6. Type of Ground Truth Used:

   • Expert Consensus/Manual Reference Methods: For differential parameters, "manual reference results" were used. For body fluid parameters, "manual chamber count" was the ground truth.
   • Predicate Device Data: For many parameters, the updated DxH 800 was compared against the "predicate device" (UniCel® DxH 800, K081930). This implies the predicate device's established performance served as a form of "ground truth" or a benchmark for equivalency.

7. Sample Size for the Training Set:

   • The document is a 510(k) summary for an update to an existing device (software version 2.0 of the DxH 800). The underlying principles (Coulter Principle, VCSn technology) and reagents are the same as the predicate device. Therefore, a separate "training set" in the modern machine learning sense is not explicitly mentioned or likely relevant for this software update submission. The "algorithms using advanced mathematical methods for population differentiation and flagging" would have been developed and "trained" during the original device's development (K081930), and this submission focuses on demonstrating that the updated software maintains or improves performance.

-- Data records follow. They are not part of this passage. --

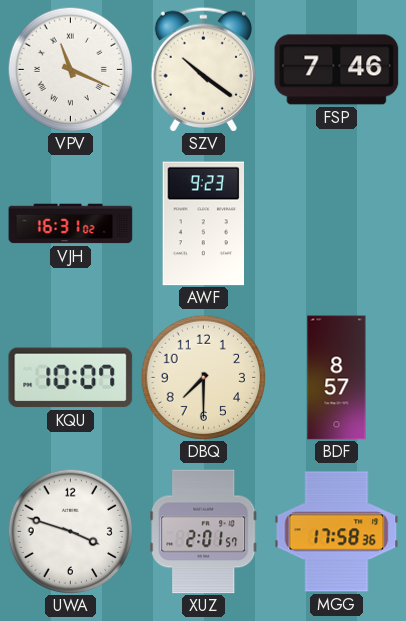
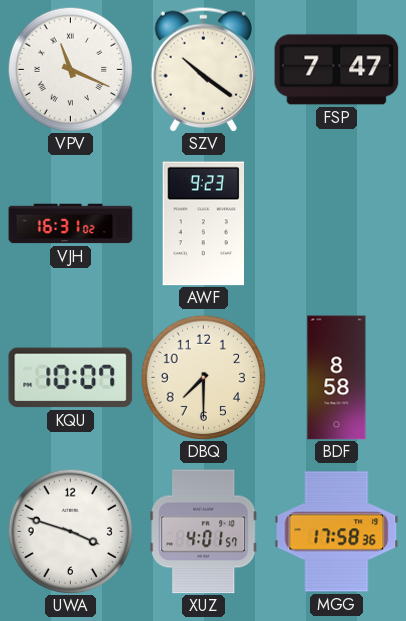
FSP: 7:46 -> 7:47
BDF: 8:57 -> 8:58
XUZ: 2:01 -> 4:01
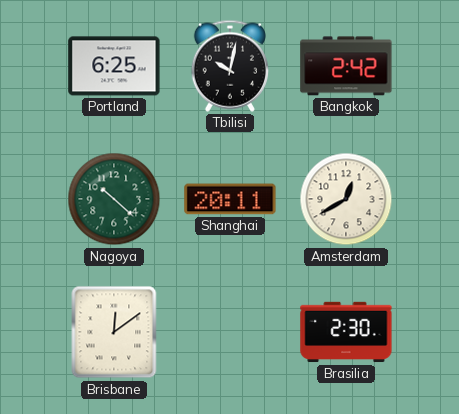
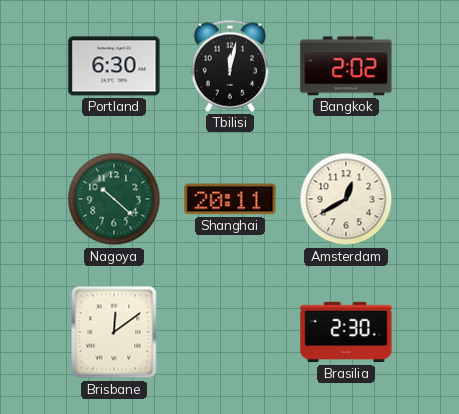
Portland: 6:25 -> 6:30
Tbilisi: 10:02 -> 12:02
Bangkok: 2:42 -> 2:02
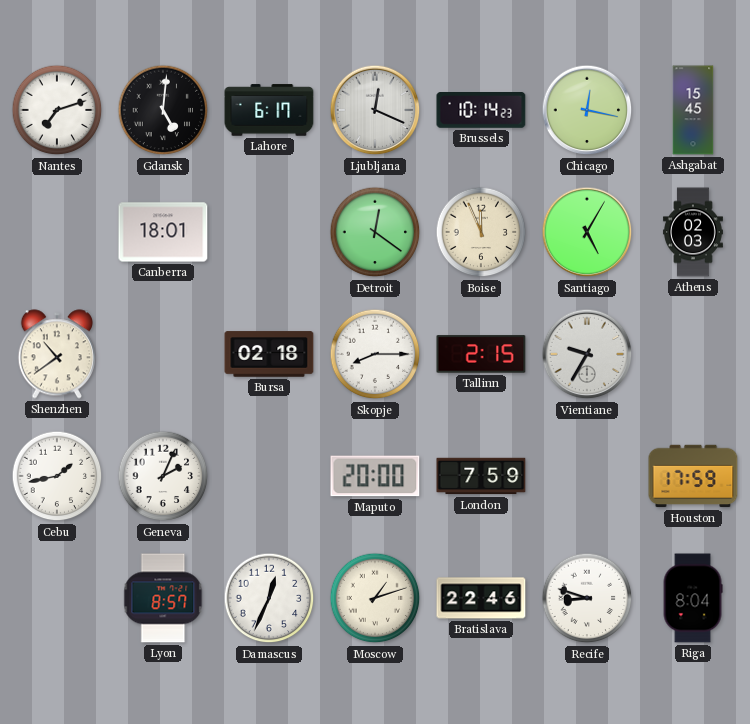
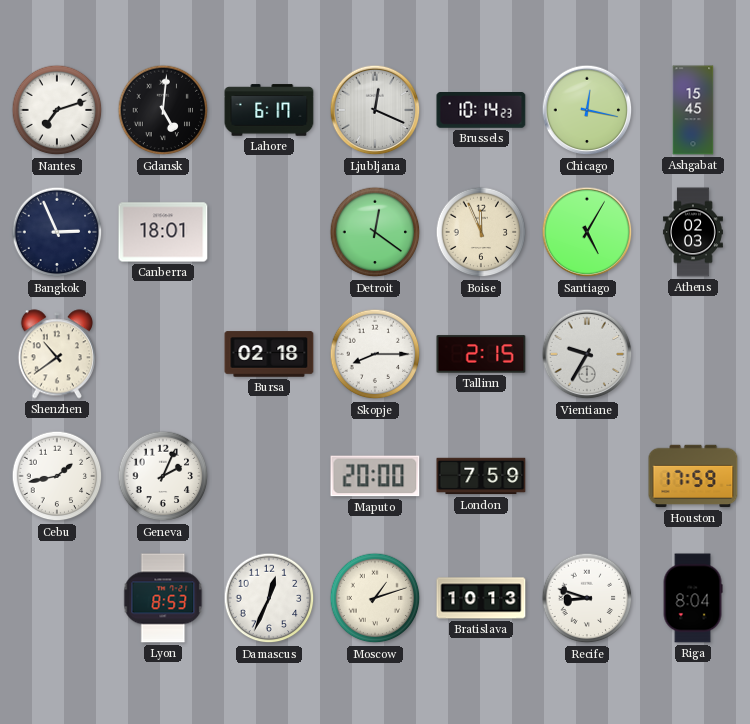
Bangkok: none -> 2:56
Lyon: 8:57 -> 8:53
Bratislava: 22:46 -> 10:13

8. How the Ground Truth for the Training Set Was Established:

   • As noted above, a distinct "training set" for the software update is not detailed. For the original device's algorithms, the ground truth would have been established through extensive studies comparing automated counts and differentiation with expert-reviewed manual microscopy (e.g., manual differential counts performed by experienced morphologists) and possibly other reference methods over a large and diverse set of patient samples. This process would involve adhering to standards like CLSI H20-A2, which describes the reference leukocyte differential count method.